Dalam surat dakwaan JPU disebutkan, sekitar bulan Desember 2016 Gumilang hendak menjual tanah miliknya yang terletak di Dusun Cappore Kelurahan Ardirejo, Kecamatan Panji, Kabupaten Situbondo tetapi ukuran tanah tersebut tidak lurus alias bengkok pada bagian selatan, sehingga sulit untuk di Kavling dan dijual. Kemudian untuk meluruskan ukuran tanah tersebut, Kuncoro mempunyai keinginan untuk membeli sebagian tanah di sebelahnya yang merupakan tanah milik perkumpulan kematian masyarakat Situbondo (PKMS).
Pada bulan Januari 2017, Gumilang mendatangi Onny yang merupakan wakil ketua PKMS, pada saat itu Gumilang menyampaikan keinginannya kepada Onny, selanjutnya Onny menyampikan keinginan Gumilang kepda Ketua PKMS. Setelah terjadi tawar-menawar, kemudian disepakati bahwa tanah PKMS seluas kurang lebih 200 meter seharga Rp 7 juta, sesuai dengan kwitansi pembebasan pada tanggal 23 Januari 2017.
Kemuidan, Gumilang datang ke kantor Kelurahan Ardirejo untuk mengurus akta jual beli tanah tersebut, pada saat itu Gumilang ditemui Kuncoro selaku Kasi Pemerintahan di Kelurahan Ardirejo. Kemuidan, Guliang memberikan data pendukung berupa sertifikat tanah dan fotocopy bukti kuitansi pembebasan lahan kepada Kuncoro. Untuk biaya pengurusan, Kuncoro meminta biaya sebesar Rp 650 ribu untuk membeli materi dan biaya pengetikan. Gumilang pun menitipkan uang sebesar Rp 650 juta kepada Kuncoro dengan kesepakatan pada saat itu, apabila uang titipkan tersebut lebih, akan dikembalikan, dan apabila kurang akan ditalangi terlebih dahulu oleh Gemilang. Untuk maslah akta jual beli tanah, Kuncoro menyarankan Gumilang untuk berkordinasi dengan terdakwa.
Setelah dua hari kemudian, Gumilang datang lagi ke kantor Kelurahan dan bertemu dengan Kuncoro. Pada saat itu, Gumilang bercerita kepada Kuncoro, jika terdakwa meminta biaya sebesar Rp 20 juta untuk pengurusan akte jual beli dan Gumilang merasa keberatan. Kuncoro mengatakan, apabila ada keberatan langsung menawar atau bernego dengan terdakwa, karena terdakwa selaku Lurah yang mempunyai kuasa untuk menentukan harga. setelah itu Gumilang diajak ke ruang kerja untuk menawar biaya pengurusan akte jual beli sebesar yang diminta oleh terdakwa sebesar Rp 20 juta yang belum ada kesepakatan.

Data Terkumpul
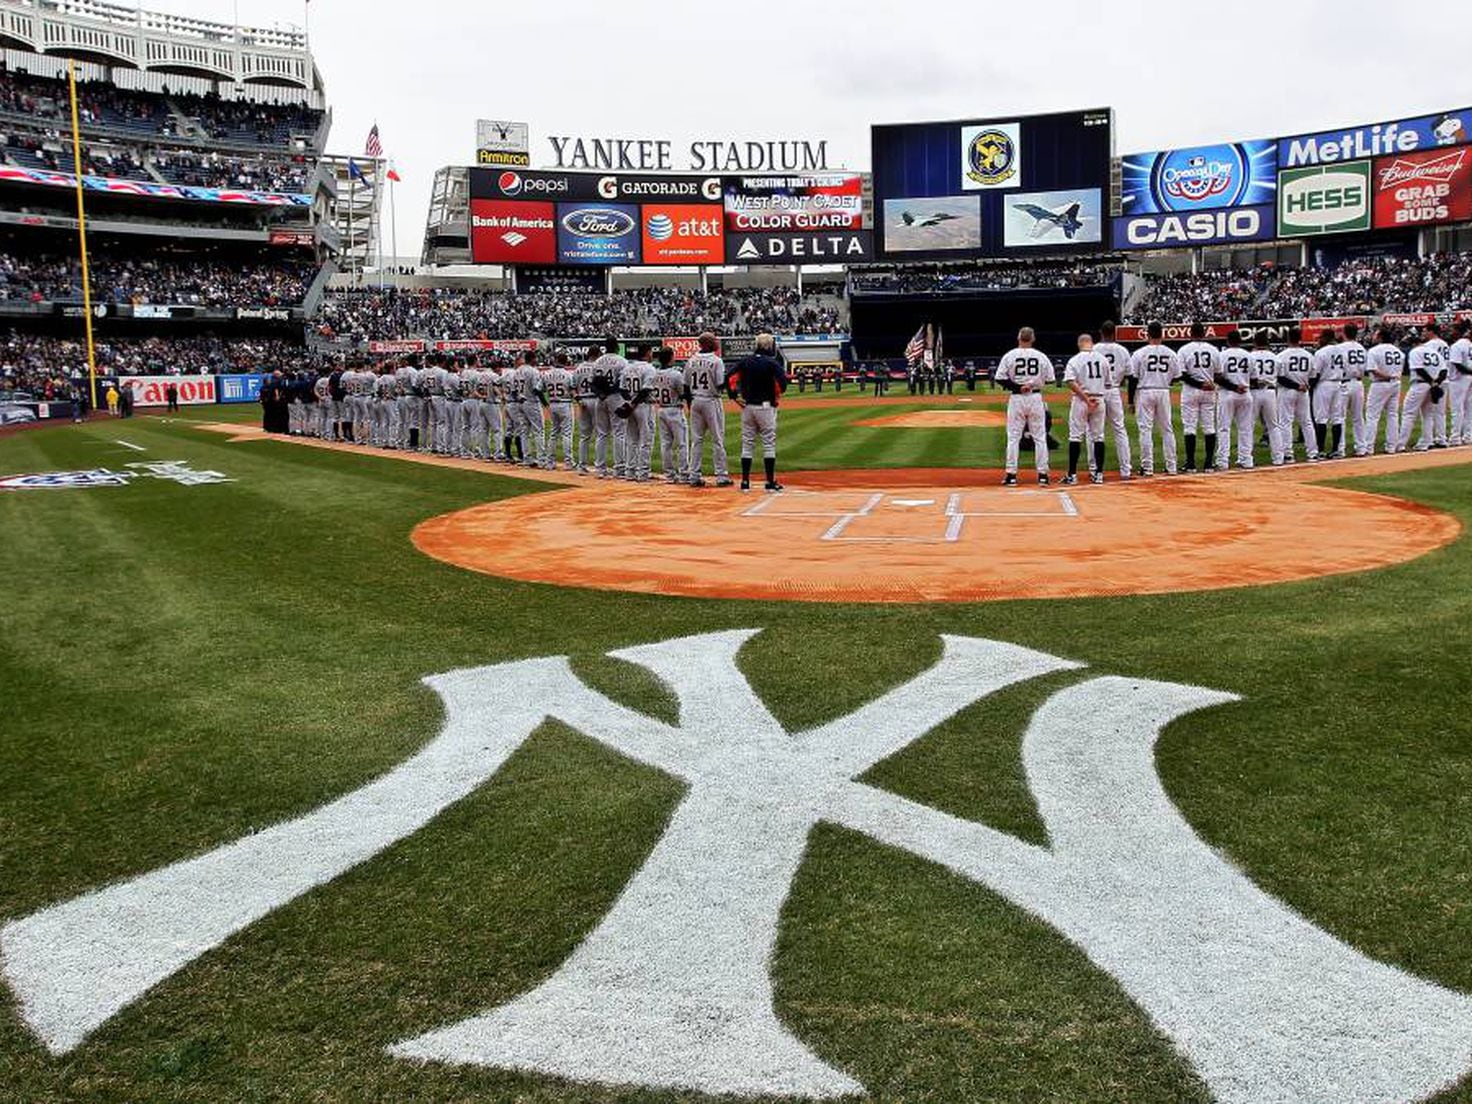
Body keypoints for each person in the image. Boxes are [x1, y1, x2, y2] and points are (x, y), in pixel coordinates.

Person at [728, 332, 788, 492]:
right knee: (768, 443)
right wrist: (777, 391)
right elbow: (783, 383)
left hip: (748, 406)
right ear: (769, 346)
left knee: (747, 443)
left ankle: (745, 482)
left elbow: (729, 376)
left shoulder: (746, 361)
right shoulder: (772, 362)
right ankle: (769, 482)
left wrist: (733, 395)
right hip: (766, 406)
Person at [995, 326, 1055, 486]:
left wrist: (1018, 386)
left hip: (1017, 398)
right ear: (1033, 339)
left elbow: (999, 378)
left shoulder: (1010, 355)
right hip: (1035, 397)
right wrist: (1033, 381)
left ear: (1019, 338)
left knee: (1013, 437)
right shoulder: (1041, 356)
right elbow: (1051, 379)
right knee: (1040, 437)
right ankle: (1043, 475)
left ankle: (1011, 475)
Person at [1129, 322, 1180, 477]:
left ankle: (1148, 467)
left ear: (1148, 334)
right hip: (1163, 391)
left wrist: (1131, 400)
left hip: (1145, 391)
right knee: (1167, 429)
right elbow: (1176, 377)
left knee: (1145, 429)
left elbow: (1133, 378)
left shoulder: (1139, 353)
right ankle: (1172, 467)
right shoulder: (1171, 353)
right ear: (1162, 334)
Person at [685, 333, 731, 487]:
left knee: (696, 440)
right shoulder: (716, 361)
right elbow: (719, 384)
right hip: (711, 400)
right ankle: (721, 475)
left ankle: (694, 475)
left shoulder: (691, 360)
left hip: (696, 399)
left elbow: (686, 385)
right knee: (717, 439)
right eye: (714, 340)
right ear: (708, 343)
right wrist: (729, 379)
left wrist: (690, 404)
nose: (717, 342)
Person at [1062, 333, 1107, 485]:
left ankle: (1072, 475)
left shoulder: (1075, 359)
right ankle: (1099, 474)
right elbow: (1108, 383)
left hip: (1082, 400)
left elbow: (1070, 381)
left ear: (1079, 344)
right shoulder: (1102, 359)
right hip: (1099, 399)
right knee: (1098, 437)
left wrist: (1086, 399)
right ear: (1092, 343)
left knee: (1075, 436)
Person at [1397, 324, 1448, 453]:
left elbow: (1419, 369)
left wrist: (1431, 382)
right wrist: (1436, 383)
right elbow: (1443, 371)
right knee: (1428, 415)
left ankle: (1401, 444)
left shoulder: (1415, 352)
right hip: (1433, 384)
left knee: (1408, 414)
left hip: (1420, 384)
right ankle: (1426, 442)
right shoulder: (1434, 352)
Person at [1092, 322, 1134, 480]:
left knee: (1094, 432)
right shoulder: (1122, 350)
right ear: (1115, 333)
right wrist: (1130, 400)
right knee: (1119, 429)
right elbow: (1131, 376)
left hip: (1097, 391)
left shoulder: (1094, 349)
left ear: (1100, 332)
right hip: (1114, 390)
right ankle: (1126, 470)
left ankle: (1094, 469)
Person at [1176, 322, 1220, 473]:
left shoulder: (1184, 350)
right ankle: (1208, 463)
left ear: (1190, 333)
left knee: (1190, 427)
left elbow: (1181, 374)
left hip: (1190, 390)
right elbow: (1218, 374)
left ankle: (1191, 464)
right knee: (1209, 426)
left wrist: (1199, 384)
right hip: (1209, 389)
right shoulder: (1213, 350)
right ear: (1204, 333)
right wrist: (1208, 383)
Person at [1275, 327, 1318, 463]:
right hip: (1303, 391)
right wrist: (1305, 385)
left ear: (1288, 338)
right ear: (1300, 338)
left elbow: (1280, 378)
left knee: (1286, 422)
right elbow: (1314, 375)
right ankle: (1312, 453)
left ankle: (1288, 454)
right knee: (1306, 422)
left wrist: (1296, 385)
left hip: (1287, 391)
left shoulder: (1281, 355)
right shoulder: (1308, 355)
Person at [1214, 331, 1253, 470]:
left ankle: (1223, 461)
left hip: (1227, 394)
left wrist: (1234, 386)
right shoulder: (1248, 355)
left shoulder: (1222, 355)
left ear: (1228, 341)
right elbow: (1253, 378)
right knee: (1245, 428)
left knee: (1224, 428)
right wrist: (1242, 385)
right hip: (1245, 393)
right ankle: (1246, 459)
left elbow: (1217, 377)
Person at [1364, 325, 1405, 455]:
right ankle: (1391, 446)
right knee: (1393, 415)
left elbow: (1373, 370)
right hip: (1395, 383)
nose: (1373, 336)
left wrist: (1386, 376)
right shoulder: (1399, 351)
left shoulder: (1374, 351)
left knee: (1372, 416)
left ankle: (1368, 447)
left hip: (1380, 384)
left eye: (1376, 334)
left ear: (1381, 337)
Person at [1247, 331, 1285, 467]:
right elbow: (1280, 376)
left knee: (1248, 425)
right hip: (1270, 391)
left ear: (1255, 342)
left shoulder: (1250, 356)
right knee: (1274, 426)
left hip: (1254, 391)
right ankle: (1278, 458)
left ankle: (1247, 459)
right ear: (1268, 343)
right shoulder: (1276, 358)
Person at [651, 347, 688, 483]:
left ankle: (669, 474)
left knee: (665, 444)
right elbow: (682, 393)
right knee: (682, 443)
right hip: (674, 409)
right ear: (670, 357)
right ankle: (684, 473)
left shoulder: (654, 373)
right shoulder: (675, 374)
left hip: (661, 409)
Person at [1338, 323, 1369, 457]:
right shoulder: (1362, 348)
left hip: (1343, 383)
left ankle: (1340, 448)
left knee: (1340, 417)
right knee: (1358, 417)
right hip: (1358, 383)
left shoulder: (1338, 348)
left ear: (1344, 332)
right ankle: (1361, 447)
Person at [1447, 319, 1472, 446]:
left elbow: (1457, 364)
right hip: (1469, 378)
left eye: (1453, 329)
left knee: (1457, 409)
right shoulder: (1470, 344)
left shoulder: (1457, 345)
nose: (1451, 331)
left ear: (1458, 331)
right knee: (1469, 408)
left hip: (1459, 379)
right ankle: (1468, 436)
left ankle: (1455, 437)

### Perintah Kerja 1
Kutip kata demi kata bagian kutipan tentang jual beli tanah di Ardirejo, mulai dari "Dalam surat dakwaan" hingga "masyarakat Situbondo (PKMS).", termasuk kata-kata penutup itu.
### Perintah Kerja 2
Lanjutkan kutipan tentang jual beli tanah di Ardirejo, dimulai tepat setelah kalimat terakhirnya.
Daftar ini merupakan bahan tersendiri yang terpisah dari kutipan tentang jual beli tanah di Ardirejo.

### Jawaban Tertulis 1
Dalam surat dakwaan JPU disebutkan, sekitar bulan Desember 2016 Gumilang hendak menjual tanah miliknya yang terletak di Dusun Cappore Kelurahan Ardirejo, Kecamatan Panji, Kabupaten Situbondo tetapi ukuran tanah tersebut tidak lurus alias bengkok pada bagian selatan, sehingga sulit untuk di Kavling dan dijual. Kemudian untuk meluruskan ukuran tanah tersebut, Kuncoro mempunyai keinginan untuk membeli sebagian tanah di sebelahnya yang merupakan tanah milik perkumpulan kematian masyarakat Situbondo (PKMS).

### Jawaban Tertulis 2
Keesokan harinya, terdakwa menyuruh Kuncoro untuk menyampaikan kepada Gumila, jika biaya pengurusan akte jual beli turun menjadi Rp 15 juta, tetapi Gumilang pun tetap merasa keberatan.
Satu minggu kemudian, Gumilang ditelepon oleh Kuncoro agar datang ke kantor Kelurahan untuk tawar-menawar atau nego ulang biaya akta jual beli tanah. Kemudian, sekira pukul 11.15 WIB, Gumilang datang ke kantor Kelurahan Ardirejo yang ditemui oleh Kuncoro. setelah itu, Gumilang diajak masuk ke kerja terdakwa. Pada saat itu, Gumilang menyampaikan keberatannya atas biaya akte jual beli yang diminta oleh terdakwa sebesar Rp 15 juta. Terdakwa pun kemudian menurunkan lagi biaya akte jual beli menjadi Rp 10.750.000, namun Gumilang tetap merasa keberatan.
Karena Gumilang tetap merasa keberatan, lalu terdakwa mengatakan jika tidak ada tanda tangan dan stempel darinya (terdakwa) maka akta jual beli tersebut tidak akan jadi bahkan sampai Kecamatan, dan jika tidak ada kesepakatan masalah uangnya, maka tanah tersebut akan diwakafkan.
Setelah dua hari kemudian, Kuncoro dipanggil oleh terdakwa ke ruangannya, pada saat itu terdakwa menyuruh Kuncoro untuk menyampaikan kepada Gumilang, bahwa biaya pembuatan akta jual beli tanah diturunkan lagi menjadi Rp 10 juta.
Dua hari kemuidan, Gumilang datang ke kantor Kelurahan untuk menyampaikan bahwa pembayaran akan dilakukan dua kali, dan pelunasan setelah akta jual beli tanaha selesai, namun terdakwa menolaknya dan meminta sekaligus. Dan Gumilang pun akhirnya meminjam uang saudaranya sebesar Rp 10 juta.
Satu minggu kemudian, Gumilang mendapatkan pinjaman uang sebesar Rp 10 juta, dan pada hari Minggu tanggal 19 Maret 2017 sekira pukul 20.00 WIB, Gumilang menghubungi Kuncoro, pada saat itu Gumilang menyampaikan jika uang untuk biaya pengurusan akte jual beli sebesar 10 juta sudah ada.
Pada senin 20-03-2017 sekira pukul 11.00 WIB, Gumilang menghubungi Kuncoro dan menyampaikan, jika uang biaya akte jual beli yang diminta oleh terdekat sudah siap. Selanjutnya Kuncoro menjawab, jika terdakwa masih ada acara di luar kantor dan akan dihubungi bila sudah kembali.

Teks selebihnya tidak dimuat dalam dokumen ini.